I keep thinking about what this means for organizations claiming AI transformation. When I read the institutional theory literature alongside what I wrote about digital transformation not being the same as digitization, the diagnosis sharpens. An organization that adopts AI because competitors are adopting AI, or because a regulation demands certain AI disclosures, or because every CTO with the same certification is recommending the same vendor, is not transforming. It is converging. Transformation requires changing the business model and value proposition. Isomorphism produces organizational convergence without organizational change. The technology arrives. The practices stay the same. The result is what you would expect: expensive AI wrapped around processes that were never rethought.
The uncomfortable question is whether some of this convergence is rational under uncertainty. DiMaggio and Powell were not saying isomorphism is always irrational. They were saying it is driven by legitimacy-seeking, not efficiency-seeking, and those two logics produce different outcomes. An organization that adopts AI for legitimacy will look like it has an AI strategy. An organization that adopts AI for efficiency will have one. The problem is that legitimacy-seeking and efficiency-seeking are hard to distinguish from the outside, because mimetic adoption produces the visible artifacts of strategy, press releases, product pages, conference keynotes, without the underlying transformation that would make those artifacts meaningful.
The cultural-cognitive pillar makes this harder to notice, not easier. Once "we use AI" becomes the taken-for-granted baseline for legitimacy in an industry, the question shifts from "should we adopt AI?" to "which AI vendor?" The first question was the strategic one. The second question is a procurement decision disguised as strategy. Scott's cultural-cognitive pillar explains why nobody goes back to the first question once the baseline is set. It is not that organizations forget to ask. It is that the question no longer makes sense within the institutional frame.

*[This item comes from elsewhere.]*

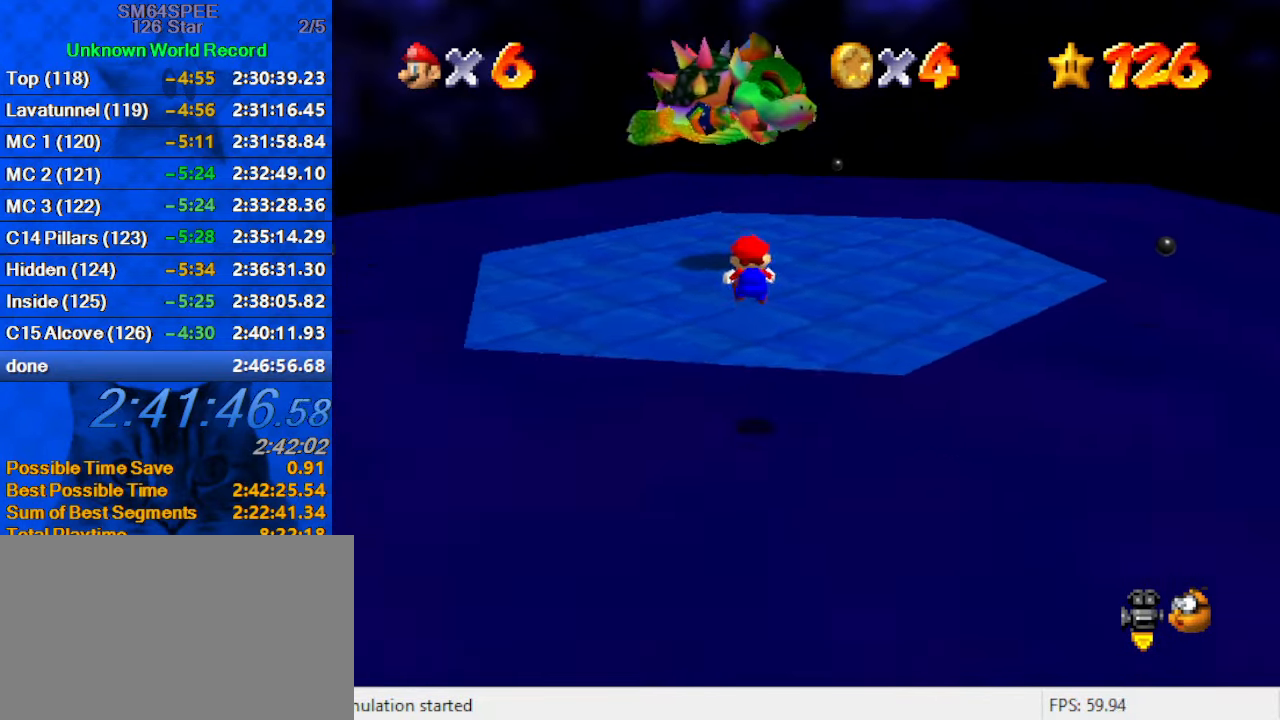
{"keys": ["d", "up"], "events": [[233, "y", "up"], [466, "d", "down"], [500, "shift", "up"]]}
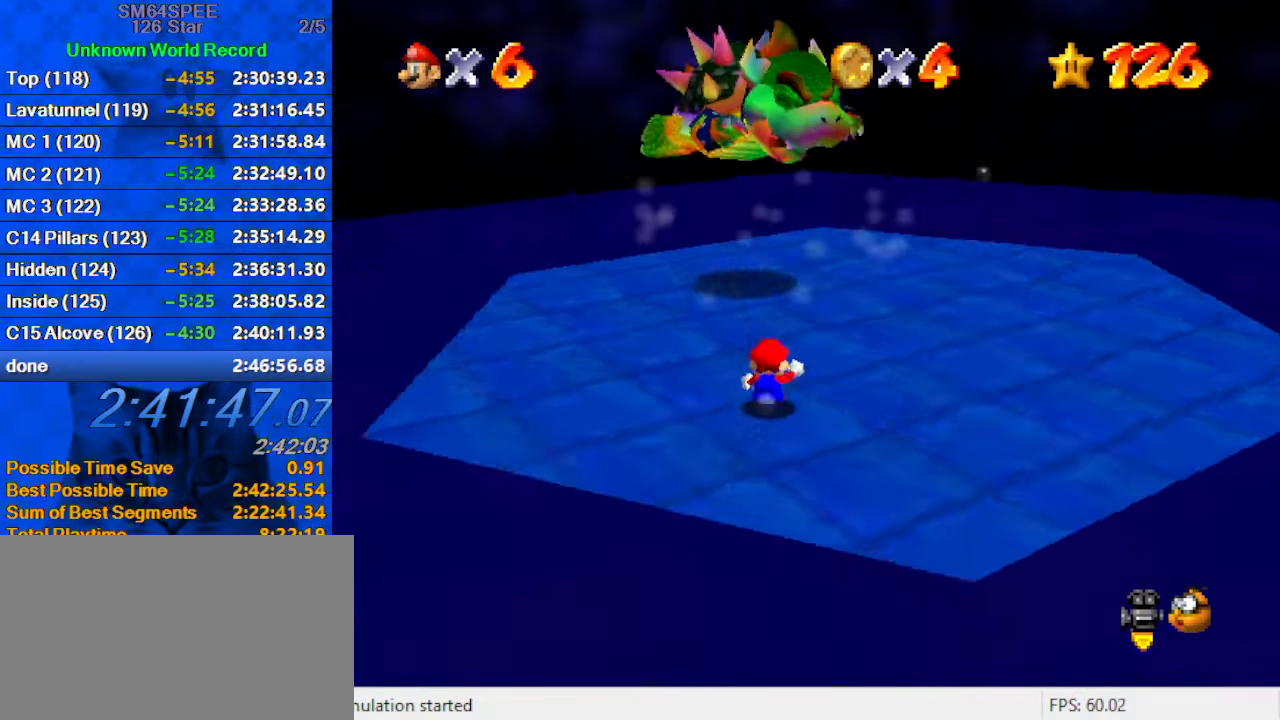
{"keys": ["up"], "events": [[133, "d", "up"]]}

I find institutional theory sharp for explaining why adoption happens and limited for explaining what happens next. It tells you why organizations converge. It does not tell you why some organizations use the technology well and others do not. That is where absorptive capacity and dynamic capabilities come in, and I think connecting institutional pressure to organizational ability to exploit what pressure pushed them toward is where the interesting research lives. Why the same AI tool thrives in one organization and dies in another is not a question institutional theory can answer alone. As I have written before when discussing why use is the wrong construct for agentic systems, adoption and effective use are different things.
Organizations will keep copying each other. That is what organizations do under uncertainty, and institutional theory predicts it cleanly. But if the copy does not come with the capacity to learn, adapt, and transform routines, the mimetic isomorphism produces convergence without competence. The companies that look like they have an AI strategy and the companies that actually have one are following the same mimetic script. Only some of them are writing their own lines after the script runs out.